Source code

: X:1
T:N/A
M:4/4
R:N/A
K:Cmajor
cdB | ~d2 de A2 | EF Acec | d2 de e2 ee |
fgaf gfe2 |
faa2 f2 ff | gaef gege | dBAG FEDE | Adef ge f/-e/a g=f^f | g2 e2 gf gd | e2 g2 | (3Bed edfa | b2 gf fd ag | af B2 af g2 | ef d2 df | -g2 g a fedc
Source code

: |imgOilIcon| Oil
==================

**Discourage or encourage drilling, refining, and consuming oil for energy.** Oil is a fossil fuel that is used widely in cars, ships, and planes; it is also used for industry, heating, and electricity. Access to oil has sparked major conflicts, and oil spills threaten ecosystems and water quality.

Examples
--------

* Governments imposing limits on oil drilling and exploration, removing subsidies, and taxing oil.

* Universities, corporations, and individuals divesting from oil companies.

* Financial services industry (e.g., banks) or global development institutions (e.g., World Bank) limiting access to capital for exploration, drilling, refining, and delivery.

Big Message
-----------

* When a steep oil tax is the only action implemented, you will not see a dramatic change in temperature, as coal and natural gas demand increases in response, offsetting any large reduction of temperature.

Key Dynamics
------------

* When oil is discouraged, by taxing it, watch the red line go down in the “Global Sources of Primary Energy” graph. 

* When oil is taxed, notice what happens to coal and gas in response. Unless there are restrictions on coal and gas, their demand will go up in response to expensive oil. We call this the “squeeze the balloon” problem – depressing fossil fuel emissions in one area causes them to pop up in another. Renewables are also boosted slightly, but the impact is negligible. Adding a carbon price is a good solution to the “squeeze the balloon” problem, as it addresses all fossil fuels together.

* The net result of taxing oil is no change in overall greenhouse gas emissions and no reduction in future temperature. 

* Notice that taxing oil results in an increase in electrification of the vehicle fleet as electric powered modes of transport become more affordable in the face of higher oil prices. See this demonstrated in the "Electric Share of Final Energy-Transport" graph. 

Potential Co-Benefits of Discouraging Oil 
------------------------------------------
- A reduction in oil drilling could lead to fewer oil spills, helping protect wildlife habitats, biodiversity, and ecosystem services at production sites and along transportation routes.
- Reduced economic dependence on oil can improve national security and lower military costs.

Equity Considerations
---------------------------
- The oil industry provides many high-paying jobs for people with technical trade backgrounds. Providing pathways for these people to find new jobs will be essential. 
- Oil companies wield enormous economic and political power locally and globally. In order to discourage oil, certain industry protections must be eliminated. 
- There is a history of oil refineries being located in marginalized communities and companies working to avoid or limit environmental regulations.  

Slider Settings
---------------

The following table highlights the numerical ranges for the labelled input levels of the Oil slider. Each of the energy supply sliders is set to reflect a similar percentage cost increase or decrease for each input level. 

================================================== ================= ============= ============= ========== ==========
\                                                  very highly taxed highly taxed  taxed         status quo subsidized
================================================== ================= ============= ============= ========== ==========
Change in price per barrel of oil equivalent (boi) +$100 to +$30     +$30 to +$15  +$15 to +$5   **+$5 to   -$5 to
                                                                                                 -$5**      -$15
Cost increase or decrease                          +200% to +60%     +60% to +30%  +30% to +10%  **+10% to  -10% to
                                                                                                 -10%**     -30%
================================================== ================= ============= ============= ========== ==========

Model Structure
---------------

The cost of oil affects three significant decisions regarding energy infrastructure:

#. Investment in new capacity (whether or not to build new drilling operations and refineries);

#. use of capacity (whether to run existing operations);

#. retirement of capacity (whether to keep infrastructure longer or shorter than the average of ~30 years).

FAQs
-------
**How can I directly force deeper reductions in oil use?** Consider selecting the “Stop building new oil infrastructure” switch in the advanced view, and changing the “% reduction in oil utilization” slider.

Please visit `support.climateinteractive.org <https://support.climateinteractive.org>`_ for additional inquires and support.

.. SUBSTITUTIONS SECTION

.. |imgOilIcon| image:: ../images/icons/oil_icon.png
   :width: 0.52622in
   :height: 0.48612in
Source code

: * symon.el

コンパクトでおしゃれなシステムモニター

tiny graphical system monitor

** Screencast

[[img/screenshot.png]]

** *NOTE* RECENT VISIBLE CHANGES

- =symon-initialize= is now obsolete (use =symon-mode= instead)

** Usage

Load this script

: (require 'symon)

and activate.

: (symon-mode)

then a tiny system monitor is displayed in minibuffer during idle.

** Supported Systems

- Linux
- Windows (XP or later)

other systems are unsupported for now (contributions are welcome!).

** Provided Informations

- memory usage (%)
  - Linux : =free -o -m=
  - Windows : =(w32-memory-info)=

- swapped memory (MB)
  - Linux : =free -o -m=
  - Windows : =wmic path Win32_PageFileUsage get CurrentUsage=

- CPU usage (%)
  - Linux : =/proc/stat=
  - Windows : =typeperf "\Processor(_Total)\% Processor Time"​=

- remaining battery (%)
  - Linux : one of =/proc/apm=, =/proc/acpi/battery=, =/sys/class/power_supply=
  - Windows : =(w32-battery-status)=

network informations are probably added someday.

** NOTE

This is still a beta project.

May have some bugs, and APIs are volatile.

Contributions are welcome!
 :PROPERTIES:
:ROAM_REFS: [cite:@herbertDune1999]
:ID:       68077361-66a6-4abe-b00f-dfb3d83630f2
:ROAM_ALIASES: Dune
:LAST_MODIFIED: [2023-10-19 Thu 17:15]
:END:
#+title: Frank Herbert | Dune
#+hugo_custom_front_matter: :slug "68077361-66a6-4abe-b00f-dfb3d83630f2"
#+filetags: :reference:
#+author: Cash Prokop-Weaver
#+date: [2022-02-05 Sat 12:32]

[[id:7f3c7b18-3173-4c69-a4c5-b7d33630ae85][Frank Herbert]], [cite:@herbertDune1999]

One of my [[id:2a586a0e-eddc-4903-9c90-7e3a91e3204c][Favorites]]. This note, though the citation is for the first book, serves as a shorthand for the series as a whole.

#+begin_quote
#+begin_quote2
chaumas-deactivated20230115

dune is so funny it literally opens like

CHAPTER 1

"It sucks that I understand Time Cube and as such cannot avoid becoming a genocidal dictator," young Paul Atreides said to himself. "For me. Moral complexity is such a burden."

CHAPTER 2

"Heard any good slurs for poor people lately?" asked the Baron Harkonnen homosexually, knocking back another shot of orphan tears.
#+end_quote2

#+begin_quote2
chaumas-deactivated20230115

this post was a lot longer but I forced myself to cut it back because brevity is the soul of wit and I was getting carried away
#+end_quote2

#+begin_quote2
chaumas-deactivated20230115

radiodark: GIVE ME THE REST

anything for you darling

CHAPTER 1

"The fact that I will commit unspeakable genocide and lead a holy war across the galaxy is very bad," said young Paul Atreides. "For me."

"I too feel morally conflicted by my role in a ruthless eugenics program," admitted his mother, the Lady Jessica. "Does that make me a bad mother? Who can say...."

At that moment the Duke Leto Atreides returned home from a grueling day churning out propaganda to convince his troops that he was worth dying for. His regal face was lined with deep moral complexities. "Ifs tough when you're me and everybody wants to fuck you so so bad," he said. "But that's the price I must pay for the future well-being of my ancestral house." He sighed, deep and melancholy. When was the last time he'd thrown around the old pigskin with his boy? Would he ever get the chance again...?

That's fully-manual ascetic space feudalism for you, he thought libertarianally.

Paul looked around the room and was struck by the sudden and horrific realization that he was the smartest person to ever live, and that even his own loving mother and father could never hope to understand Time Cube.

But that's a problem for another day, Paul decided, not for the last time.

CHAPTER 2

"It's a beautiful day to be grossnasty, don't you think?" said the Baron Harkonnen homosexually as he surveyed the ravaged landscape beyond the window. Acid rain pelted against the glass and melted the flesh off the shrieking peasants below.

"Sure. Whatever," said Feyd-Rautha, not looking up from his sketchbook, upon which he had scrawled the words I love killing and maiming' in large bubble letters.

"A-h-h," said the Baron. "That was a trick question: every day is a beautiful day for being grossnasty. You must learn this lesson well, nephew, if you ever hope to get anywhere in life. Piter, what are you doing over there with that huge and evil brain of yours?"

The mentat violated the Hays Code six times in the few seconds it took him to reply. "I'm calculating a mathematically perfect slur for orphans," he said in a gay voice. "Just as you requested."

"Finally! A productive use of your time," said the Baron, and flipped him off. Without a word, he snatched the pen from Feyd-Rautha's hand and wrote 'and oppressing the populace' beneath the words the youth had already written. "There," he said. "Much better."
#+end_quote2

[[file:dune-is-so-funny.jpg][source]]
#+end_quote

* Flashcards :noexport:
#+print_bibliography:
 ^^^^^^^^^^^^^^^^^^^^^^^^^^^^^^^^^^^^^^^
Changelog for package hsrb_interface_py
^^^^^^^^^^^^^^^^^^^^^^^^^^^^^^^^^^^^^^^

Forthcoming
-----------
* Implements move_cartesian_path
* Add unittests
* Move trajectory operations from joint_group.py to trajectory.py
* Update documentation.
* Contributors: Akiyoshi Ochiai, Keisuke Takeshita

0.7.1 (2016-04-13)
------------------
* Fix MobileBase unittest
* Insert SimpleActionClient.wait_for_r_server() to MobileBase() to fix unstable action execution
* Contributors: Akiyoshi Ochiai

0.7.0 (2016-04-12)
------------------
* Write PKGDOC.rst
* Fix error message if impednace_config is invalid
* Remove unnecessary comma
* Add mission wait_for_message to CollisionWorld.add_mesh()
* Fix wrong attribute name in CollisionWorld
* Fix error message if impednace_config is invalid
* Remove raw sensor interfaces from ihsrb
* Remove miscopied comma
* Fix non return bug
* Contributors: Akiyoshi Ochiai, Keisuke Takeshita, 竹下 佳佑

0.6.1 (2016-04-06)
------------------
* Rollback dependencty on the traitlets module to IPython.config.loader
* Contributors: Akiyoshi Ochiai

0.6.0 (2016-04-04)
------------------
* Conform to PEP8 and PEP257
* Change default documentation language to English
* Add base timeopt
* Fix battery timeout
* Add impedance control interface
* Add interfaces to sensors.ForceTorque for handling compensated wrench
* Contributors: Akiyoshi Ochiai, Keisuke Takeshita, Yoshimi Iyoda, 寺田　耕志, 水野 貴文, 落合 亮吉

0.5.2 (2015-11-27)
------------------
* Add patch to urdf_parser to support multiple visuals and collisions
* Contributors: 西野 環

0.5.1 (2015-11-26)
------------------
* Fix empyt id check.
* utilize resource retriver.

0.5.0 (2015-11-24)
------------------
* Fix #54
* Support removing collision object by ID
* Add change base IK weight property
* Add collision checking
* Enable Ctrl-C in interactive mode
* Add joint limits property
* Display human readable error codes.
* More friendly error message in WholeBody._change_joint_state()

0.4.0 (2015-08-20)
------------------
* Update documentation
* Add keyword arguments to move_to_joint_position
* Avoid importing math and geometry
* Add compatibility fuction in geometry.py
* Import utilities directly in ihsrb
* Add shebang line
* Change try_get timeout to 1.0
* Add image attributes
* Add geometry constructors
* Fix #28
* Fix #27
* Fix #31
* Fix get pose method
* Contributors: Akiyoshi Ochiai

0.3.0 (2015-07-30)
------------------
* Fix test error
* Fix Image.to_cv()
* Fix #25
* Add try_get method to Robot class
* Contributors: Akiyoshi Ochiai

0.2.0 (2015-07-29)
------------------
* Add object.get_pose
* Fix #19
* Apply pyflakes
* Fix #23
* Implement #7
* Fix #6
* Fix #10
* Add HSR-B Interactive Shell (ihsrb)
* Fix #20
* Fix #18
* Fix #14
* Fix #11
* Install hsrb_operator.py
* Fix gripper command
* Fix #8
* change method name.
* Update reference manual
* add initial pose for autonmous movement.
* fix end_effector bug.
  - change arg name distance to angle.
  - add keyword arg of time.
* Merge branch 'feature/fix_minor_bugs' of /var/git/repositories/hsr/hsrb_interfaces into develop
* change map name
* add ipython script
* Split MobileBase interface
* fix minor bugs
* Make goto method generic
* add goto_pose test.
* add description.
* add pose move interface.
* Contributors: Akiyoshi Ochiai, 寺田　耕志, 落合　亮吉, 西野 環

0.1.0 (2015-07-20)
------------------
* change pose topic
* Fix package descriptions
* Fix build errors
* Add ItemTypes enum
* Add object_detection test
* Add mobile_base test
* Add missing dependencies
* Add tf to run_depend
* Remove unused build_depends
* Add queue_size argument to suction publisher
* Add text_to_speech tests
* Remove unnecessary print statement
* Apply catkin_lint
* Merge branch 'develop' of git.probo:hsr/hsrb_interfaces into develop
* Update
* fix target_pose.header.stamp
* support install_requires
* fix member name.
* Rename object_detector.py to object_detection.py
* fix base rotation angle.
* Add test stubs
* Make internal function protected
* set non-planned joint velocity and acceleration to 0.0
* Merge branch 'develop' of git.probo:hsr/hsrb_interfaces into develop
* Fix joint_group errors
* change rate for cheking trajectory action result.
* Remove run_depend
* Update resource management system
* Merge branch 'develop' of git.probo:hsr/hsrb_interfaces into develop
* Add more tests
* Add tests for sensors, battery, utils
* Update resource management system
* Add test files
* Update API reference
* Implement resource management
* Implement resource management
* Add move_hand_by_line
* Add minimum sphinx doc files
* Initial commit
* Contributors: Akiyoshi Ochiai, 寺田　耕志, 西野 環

#### [DIRECTIONS]
Scan the listing for the string "limits", then copy every line where it appears.

#### [SOLVED PROBLEM]
* Governments imposing limits on oil drilling and exploration, removing subsidies, and taxing oil.
* Add joint limits property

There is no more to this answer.